In its analysis of its 2024 results, Lloyds stated: “In the fourth quarter we took an additional £700 million provision for the potential remediation costs relating to motor finance commission arrangements. This is in light of the Court of Appeal judgment on Wrench, Johnson and Hopcraft that goes beyond the scope of the original FCA motor finance commissions review.”

While the FCA review, announced in January 2024, focused on discretionary commission arrangements (DCAs), the Court of Appeal judgment handed down in October widened the discussion around commission disclosure to include fiduciary duty, any undisclosed or secret commission, and the need to obtain informed customer consent.

Lloyds acknowledged that its provision to cover a possible compensation scheme may need to be increased in the future, stating: “The provision reflects a probability weighted scenario based methodology incorporating a number of inputs. Clearly significant uncertainty remains around the final financial impact. In this context we welcome the expedited Supreme Court hearing at the beginning of April.”

The bank added : “The total £1,150 million provision, including £450 million provided in 2023, represents the Group’s best estimate of the potential impact, including both redress and operational costs, but notes that there is a significant level of uncertainty in terms of the final outcome. As a result, the final financial impact could differ materially to the amount provided.”

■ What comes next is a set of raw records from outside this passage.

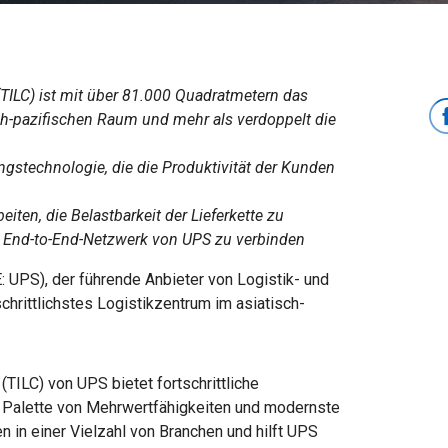
(TILC) ist mit über 81.000 Quadratmetern das
ch-pazifischen Raum und mehr als verdoppelt die
gstechnologie, die die Produktivität der Kunden
eiten, die Belastbarkeit der Lieferkette zu
n End-to-End-Netzwerk von UPS zu verbinden
 UPS), der führende Anbieter von Logistik- und
chrittlichstes Logistikzentrum im asiatisch-
TILC) von UPS bietet fortschrittliche
 Palette von Mehrwertfähigkeiten und modernste
 in einer Vielzahl von Branchen und hilft UPS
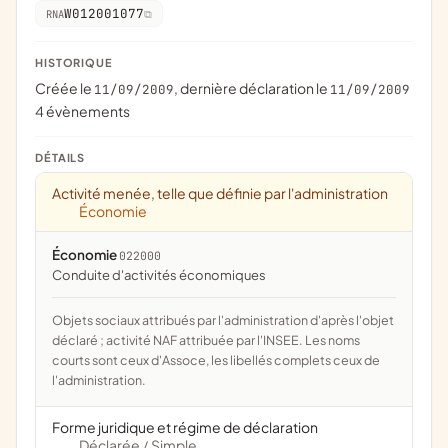
W012001077
RNA
HISTORIQUE
Créée le
, dernière déclaration le
11/09/2009
11/09/2009
4 évènements
DÉTAILS
Activité menée, telle que définie par l'administration
Économie
Économie
022000
conduite d'activités économiques
Objets sociaux attribués par l'administration d'après l'objet
déclaré ; activité NAF attribuée par l'INSEE. Les noms
courts sont ceux d'Assoce, les libellés complets ceux de
l'administration.
Forme juridique et régime de déclaration
Déclarée
Simple
/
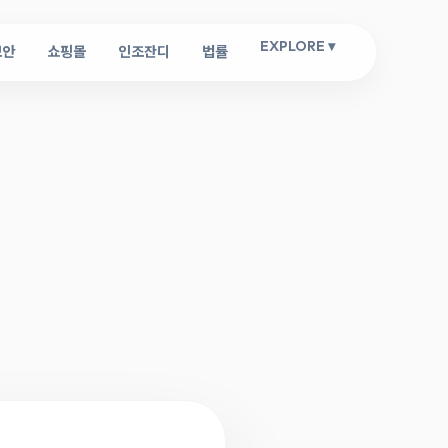
EXPLORE ▾
보안
쇼핑몰
인조잔디
법률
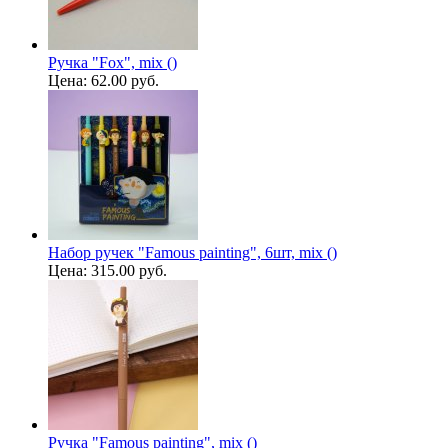
Ручка "Fox", mix ()
Цена:
62.00 руб.
Набор ручек "Famous painting", 6шт, mix ()
Цена:
315.00 руб.
Ручка "Famous painting", mix ()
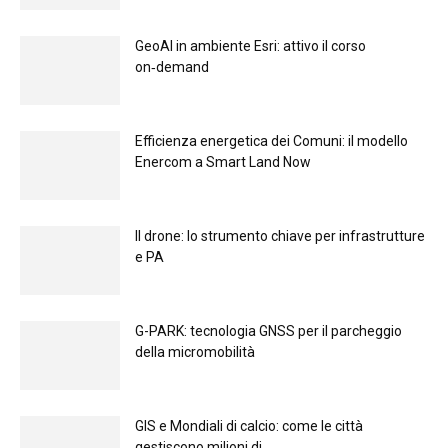
GeoAI in ambiente Esri: attivo il corso
on‑demand
Efficienza energetica dei Comuni: il modello
Enercom a Smart Land Now
Il drone: lo strumento chiave per infrastrutture
e PA
G-PARK: tecnologia GNSS per il parcheggio
della micromobilità
GIS e Mondiali di calcio: come le città
gestiscono milioni di...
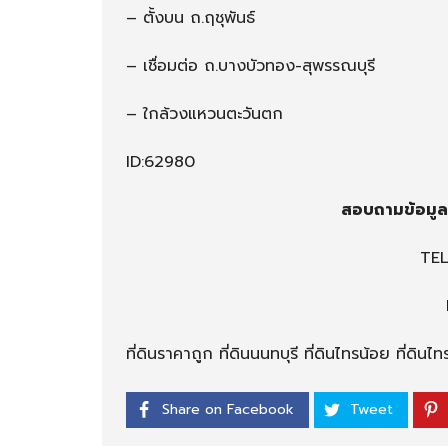
– ตั้งบน ถ.ฤชุพันธ์
– เชื่อมต่อ ถ.บางบัวทอง-สุพรรณบุรี
– ใกล้วงแหวนตะวันตก
ID:62980
สอบถามข้อมูลเ
TEL
ที่ดินราคาถูก ที่ดินนนทบุรี ที่ดินไทรน้อย ที่ดิน
Share on Facebook
Tweet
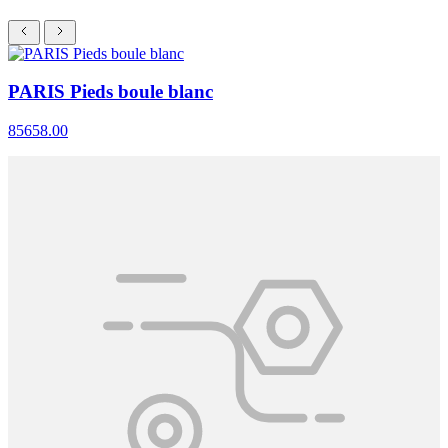
PARIS Pieds boule blanc
85658.00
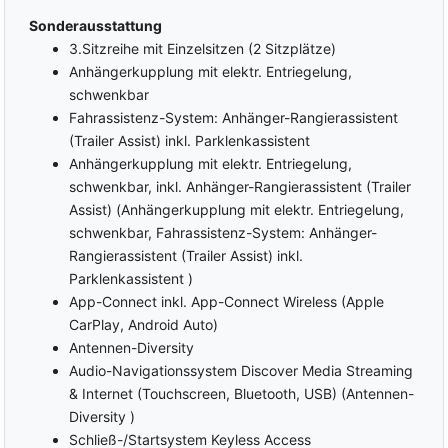
Lederschalthebel
Außenspiegel elektrisch
Sonderausstattung
verstellbar
Dekorleisten
3.Sitzreihe mit Einzelsitzen (2 Sitzplätze)
Außenspiegel beheizbar
Chromleistenpaket
Anhängerkupplung mit elektr. Entriegelung,
Außenspiegel elektrisch
Multifunktionslenkrad
schwenkbar
anklappbar
Lederlenkrad
Fahrassistenz-System: Anhänger-Rangierassistent
Elektrische Fensterheber
Lenkrad höhenverstellbar
vorne und hinten
(Trailer Assist) inkl. Parklenkassistent
Lenkradheizung
Anhängerkupplung mit elektr. Entriegelung,
Polsterstoff
Klimaautomatik 3-Zonen
schwenkbar, inkl. Anhänger-Rangierassistent (Trailer
Sitzheizung vorne
Handschuhfach gekühlt
Assist) (Anhängerkupplung mit elektr. Entriegelung,
Beifahrersitz umklappbar
Frontscheibe beheizbar
schwenkbar, Fahrassistenz-System: Anhänger-
Vordersitze
Rangierassistent (Trailer Assist) inkl.
Gruppe Innenausstattung
höhenverstellbar
und Komfort
Parklenkassistent )
Lendenwirbelstütze Fahrer
und Beifahrer
App-Connect inkl. App-Connect Wireless (Apple
MULTIMEDIA
CarPlay, Android Auto)
Bordcomputer
Android Auto
Antennen-Diversity
Audio-Navigationssystem Discover Media Streaming
Virtual/Digital Cockpit
Apple Car Play
& Internet (Touchscreen, Bluetooth, USB) (Antennen-
Radio
Musikstreaming (integriert)
Diversity )
DAB
Navigationssystem
Schließ-/Startsystem Keyless Access
Freisprecheinrichtung
Touchscreen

In its results, Lloyds reported improved performance, with growth following the acquisition of Tusker in 2023 and higher average vehicle rental values. Net fee and commission income in the latest financial results was £1,759 million compared to £1,831 million in 2023.

Matt Britzman, senior equity analyst, Hargreaves Lansdown, said: “Lloyds has capped off a strong year with a clouded fourth-quarter result, setting aside a hefty £700m provision for potential charges related to the ongoing motor finance saga. While you could argue the provision is overly cautious, Lloyds holds the largest exposure of any major UK bank, and the outcome remains uncertain.”

Last week Barclays announced in its financial results a £90 million provision for potential car finance compensation claims.

The bank is one of the lenders involved in the three cases to be heard at the Supreme Court appeal in April. Barclays lost an earlier judicial review at the High Court, where the bank sought to challenge the Financial Ombudsman Service’s (FOS) decision to uphold a complaint in a car finance arrangement involving a DCA. The payment formed part of a finance agreement between Clydesdale Financial Services, trading as Barclays Partner Finance, and Jenna Lewis, when she bought a second-hand car in 2018 from the dealership Arnold Clark

Other lenders to have announced provisions for potential car finance challenges include Close Brothers, which has set aside up to £165 million, while Santander reserved £295 million in its quarterly results in November.